Adiado o arranque do secundário: que mudanças e porquê
O Governo confirmou esta quinta-feira que o começo do ano letivo do ensino secundário passa a ser a 21 de setembro, uma semana mais tarde do que estava previsto no calendário escolar inicialmente definido para meados de setembro. A alteração foi anunciada pelo ministro da Educação, Ciência e Inovação, Fernando Alexandre, na sequência de problemas registados num processo de correção em formato digital.
Segundo o ministério, a decisão responde à «sobrecarga dos professores» que atuaram como classificadores, depois de um sistema de correção eletrónica que «não correu bem». A situação levou ainda à criação de uma época especial de exames para alunos do secundário e a pedidos dos diretores de escola para adiar o início das aulas dos anos superiores.
"Ainda vamos tomar a decisão"
O ministério indicou que está a avaliar também a possibilidade de alterar o arranque das aulas para o 3.º ciclo, mas essa decisão permanece em aberto. O anúncio foi feito no final da reunião do Conselho de Ministros e deixa escolas, famílias e autarquias a aguardar orientações mais detalhadas sobre calendários e ajustes logísticos.
Consequências práticas para famílias, alunos e escolas
O adiamento acarretará efeitos imediatos e alguns que precisam de ser esclarecidos em breve. As principais implicações incluem:
- Ajustes nos planos de receção e acolhimento dos alunos do secundário;
- Reprogramação de atividades de iniciação, estágios e iniciativas extracurriculares previstas para meados de setembro;
- Possível impacto na organização das turmas e no calendário de avaliações e provas internas;
- Necessidade de instruções claras para professores e não docentes quanto a horários e compensações por trabalho adicional ligado às correções.
Calendário comparativo
| Item | Calendário anterior | Novo calendário |
|---|---|---|
| Início do secundário | Semana de 11 a 15 de setembro | 21 de setembro |
| Decisão sobre 3.º ciclo | Em análise | Por decidir |
É fundamental que o ministério publique, nas próximas horas ou dias, orientações operacionais para as escolas — nomeadamente circulares sobre horários, compensações e prazos de comunicação às famílias — para evitar confusão e garantir que o ano letivo arranca com segurança pedagógica.

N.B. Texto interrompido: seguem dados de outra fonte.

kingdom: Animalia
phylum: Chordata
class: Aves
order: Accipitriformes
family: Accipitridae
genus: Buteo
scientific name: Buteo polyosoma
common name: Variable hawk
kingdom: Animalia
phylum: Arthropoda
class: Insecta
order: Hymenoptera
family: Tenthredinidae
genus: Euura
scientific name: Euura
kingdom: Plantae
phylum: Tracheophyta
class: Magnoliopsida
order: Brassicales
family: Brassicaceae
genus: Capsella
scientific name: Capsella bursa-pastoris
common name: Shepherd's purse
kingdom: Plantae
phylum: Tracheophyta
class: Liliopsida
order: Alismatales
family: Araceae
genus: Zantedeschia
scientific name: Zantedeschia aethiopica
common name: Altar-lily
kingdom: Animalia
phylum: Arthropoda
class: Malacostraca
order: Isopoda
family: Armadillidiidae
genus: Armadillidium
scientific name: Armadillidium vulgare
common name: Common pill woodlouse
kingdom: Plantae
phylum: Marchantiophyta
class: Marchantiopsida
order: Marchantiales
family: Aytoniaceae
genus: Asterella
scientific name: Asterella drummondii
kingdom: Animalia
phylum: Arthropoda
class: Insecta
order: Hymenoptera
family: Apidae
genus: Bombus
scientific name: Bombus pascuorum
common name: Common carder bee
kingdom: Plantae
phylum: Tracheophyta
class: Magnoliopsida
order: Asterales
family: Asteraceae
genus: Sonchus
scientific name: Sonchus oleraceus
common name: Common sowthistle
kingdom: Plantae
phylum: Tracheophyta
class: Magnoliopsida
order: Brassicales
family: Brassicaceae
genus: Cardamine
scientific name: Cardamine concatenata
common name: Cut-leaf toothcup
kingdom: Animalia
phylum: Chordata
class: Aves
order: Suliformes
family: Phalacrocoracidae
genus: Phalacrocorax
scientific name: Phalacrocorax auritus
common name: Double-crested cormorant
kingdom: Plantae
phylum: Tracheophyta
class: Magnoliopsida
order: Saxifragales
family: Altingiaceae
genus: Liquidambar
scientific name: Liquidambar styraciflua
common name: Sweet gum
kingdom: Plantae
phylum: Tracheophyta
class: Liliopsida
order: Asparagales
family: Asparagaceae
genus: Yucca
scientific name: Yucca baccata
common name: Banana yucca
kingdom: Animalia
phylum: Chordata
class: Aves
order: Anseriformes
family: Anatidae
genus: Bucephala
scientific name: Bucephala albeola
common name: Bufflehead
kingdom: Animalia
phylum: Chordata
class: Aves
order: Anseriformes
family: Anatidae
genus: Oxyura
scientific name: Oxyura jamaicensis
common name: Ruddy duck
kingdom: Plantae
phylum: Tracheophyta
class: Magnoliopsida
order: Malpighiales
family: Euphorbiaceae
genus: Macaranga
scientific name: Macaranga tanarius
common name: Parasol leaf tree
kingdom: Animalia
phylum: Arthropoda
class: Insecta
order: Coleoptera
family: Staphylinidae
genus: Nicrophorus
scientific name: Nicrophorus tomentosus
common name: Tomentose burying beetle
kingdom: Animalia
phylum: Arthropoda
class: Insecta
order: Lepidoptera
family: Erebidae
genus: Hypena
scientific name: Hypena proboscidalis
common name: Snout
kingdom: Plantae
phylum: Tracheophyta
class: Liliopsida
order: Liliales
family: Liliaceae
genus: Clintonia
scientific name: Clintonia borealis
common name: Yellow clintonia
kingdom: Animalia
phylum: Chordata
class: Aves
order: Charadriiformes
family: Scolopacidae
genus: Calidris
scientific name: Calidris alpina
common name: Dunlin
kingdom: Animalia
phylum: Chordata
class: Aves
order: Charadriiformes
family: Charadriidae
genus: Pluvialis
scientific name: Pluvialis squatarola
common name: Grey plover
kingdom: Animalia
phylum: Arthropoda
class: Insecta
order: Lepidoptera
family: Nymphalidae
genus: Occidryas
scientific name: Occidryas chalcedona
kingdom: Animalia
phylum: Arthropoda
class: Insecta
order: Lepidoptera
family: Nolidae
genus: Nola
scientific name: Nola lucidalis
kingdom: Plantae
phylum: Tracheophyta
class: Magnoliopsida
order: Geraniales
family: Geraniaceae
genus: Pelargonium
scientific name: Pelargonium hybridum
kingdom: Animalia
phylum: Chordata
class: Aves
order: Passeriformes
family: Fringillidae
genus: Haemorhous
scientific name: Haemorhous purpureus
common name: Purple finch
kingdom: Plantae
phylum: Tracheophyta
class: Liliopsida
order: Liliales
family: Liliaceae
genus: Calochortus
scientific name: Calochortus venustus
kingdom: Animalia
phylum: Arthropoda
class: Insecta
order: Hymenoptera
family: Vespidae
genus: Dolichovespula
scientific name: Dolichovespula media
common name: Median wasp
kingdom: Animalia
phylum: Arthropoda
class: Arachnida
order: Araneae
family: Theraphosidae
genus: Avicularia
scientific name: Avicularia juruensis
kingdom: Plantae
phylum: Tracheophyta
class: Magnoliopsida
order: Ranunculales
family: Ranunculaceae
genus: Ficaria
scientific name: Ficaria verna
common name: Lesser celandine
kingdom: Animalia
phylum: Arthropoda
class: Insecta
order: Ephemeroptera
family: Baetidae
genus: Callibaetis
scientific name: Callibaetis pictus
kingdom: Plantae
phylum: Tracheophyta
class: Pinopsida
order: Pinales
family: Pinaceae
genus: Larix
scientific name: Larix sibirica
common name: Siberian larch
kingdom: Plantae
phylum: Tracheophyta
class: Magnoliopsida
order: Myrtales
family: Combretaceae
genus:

Para pais e encarregados de educação, o aconselhável é manter contactos regulares com a escola de referência e aguardar a comunicação oficial, que deverá explicar como serão ajustadas as atividades de acolhimento, transporte escolar e, se necessário, as ações de apoio psicológico e organizacional aos alunos mais afetados.
Para os diretores e comunidades educativas, o foco imediato passa por organizar planificações de curto prazo, gerir recursos humanos e estabelecer prioridades, sobretudo em turmas com provas ou necessidades de recuperação. O ministério terá de clarificar também as implicações para a avaliação e para as épocas especiais de exames já anunciadas.
O adiamento do arranque no secundário insere-se num contexto de pressão sobre os professores e de transição para processos digitais de avaliação que exigem avaliação técnica e procedimental. A expectativa é que o Governo detalhe em breve medidas que minimizem o impacto nos percursos escolares dos alunos e previnam novas perturbações durante o ano letivo.